Trends in Educational Attainment of Recent Immigrants to the United States

The first objective of this paper is to document changes in the educational profile of recent immigrants to the United States. Using data from the American Community Survey, I present a portrait of recent immigrants' educational attainment and document an increase in the fraction of immigrants with a bachelor's degree or higher among arrival cohorts of 1996 to 2016 for both males and females. My second objective is to analyze possible determinants of this upward trend. I find that at least half of the change in trend for men and women is attributed to changes in education levels within origin country groups. I supplement the analysis by utilizing the Barro-Lee dataset and conduct several counterfactual exercises. My results suggest that within origin country group, change in education is not due to changes in positivity of selection, but instead to an increase in education levels in sending countries overall. My findings cast doubt on the need for a skill-based points system that rewards immigrants for more education and higher skill. In fact, the US is already receiving cohorts of highly educated immigrants in absence of such a major shift in immigration policy.

Works in Progress

Information Availability and Employer Decision Making: Evidence from Job Postings.

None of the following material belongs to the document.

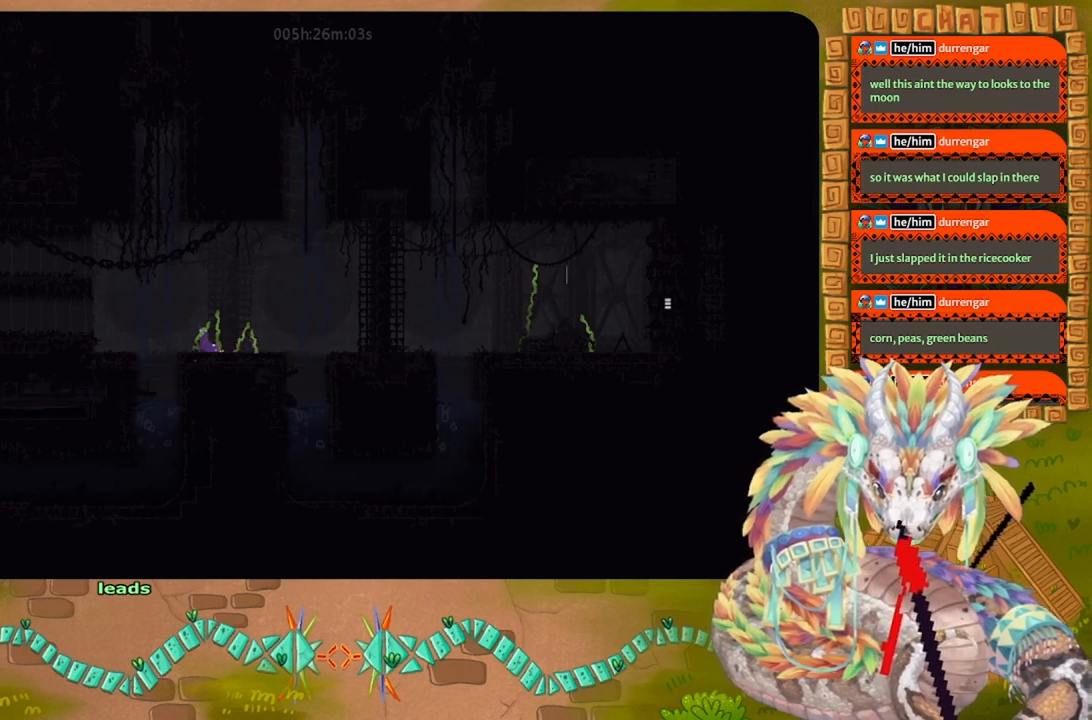
{"keys": [], "events": [[300, "g", "up"]]}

Labor Market Policies and Family Formation: The Case of Ban the Box.

Revisiting the Changing Rate of Immigrant Earnings Assimilation. With Seth Sanders

Publications

Disparities in Vulnerability to Complications from COVID-19 Arising from Disparities in Preexisting Conditions in the United States with Emily E. Wiemers, Scott Abrahams, V. Joseph Hotz, Robert F. Schoeni, and Judith A. Seltzer. Research in Social Stratification and Mobility (2020).

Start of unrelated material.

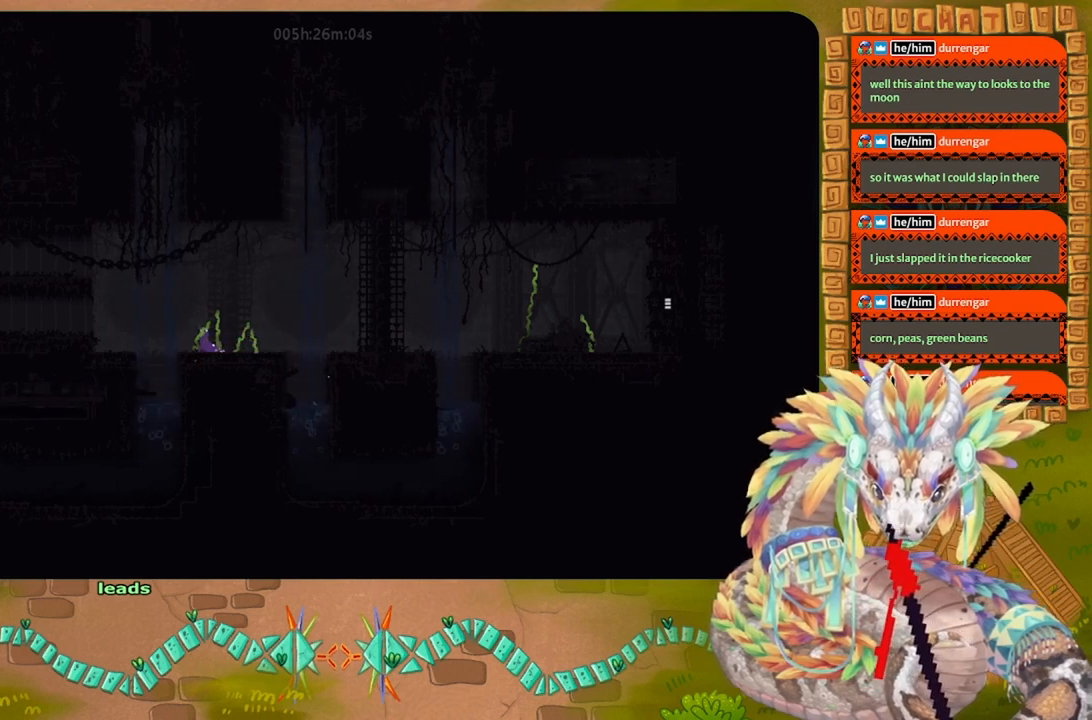
{"keys": ["down"], "events": [[133, "left", "down"], [333, "down", "down"], [433, "left", "up"]]}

The COVID-19 pandemic has magnified U.S. health disparities. Though disparities in COVID-19 hospitalization by race-ethnicity are large, disparities by income and education have not been studied. Using an index based on preexisting health conditions and age, we estimate disparities in vulnerability to hospitalization from COVID-19 by income, education, and race-ethnicity for U.S. adults. The index uses estimates of health condition and age effects on hospitalization for respiratory distress prior to the pandemic validated on COVID-19 hospitalizations. We find vulnerability arising from preexisting conditions is nearly three times higher for bottom versus top income quartile adults and 60 % higher for those with a high-school degree relative to a college degree. Though non-Hispanic Blacks are more vulnerable than non-Hispanic Whites at comparable ages, among all adults the groups are equally vulnerable because non-Hispanic Blacks are younger. Hispanics are the least vulnerable. Results suggest that income and education disparities in hospitalization are likely large and should be examined directly to further understand the unequal impact of the pandemic.

Modeling residential adoption of solar energy in the Arabian Gulf Region with Nassma Mohandes, and Antonio Sanfilippo. Renewable Energy 131 (2019): 381-389.

We present an agent-based model for residential model adoption of solar photovoltaic (PV) systems in the state of Qatar as a case study for the Arabian Gulf Region. Agents in the model are defined as households. The objective of the model is to evaluate PV adoption across households under diverse regulatory and incentive scenarios determined by home ownership status, the falling cost of PV, the reduction of electricity subsidies, the introduction of a carbon tax, and the diffusion of renewable energy innovation. Our study suggests that Qatar's residential PV adoption is strongly promoted by the falling cost of PV and can be further facilitated through the reduction of electricity subsidies and the extension of the electricity tariff to Qatari households, which are currently exempt. The introduction of a carbon tax can also play a role in accelerating residential PV adoption, if above $8 per metric ton of carbon dioxide equivalent. The ensuing PV adoption rates would help facilitate the national targets of 2% electricity production from solar energy by 2020 and 20% by 2030.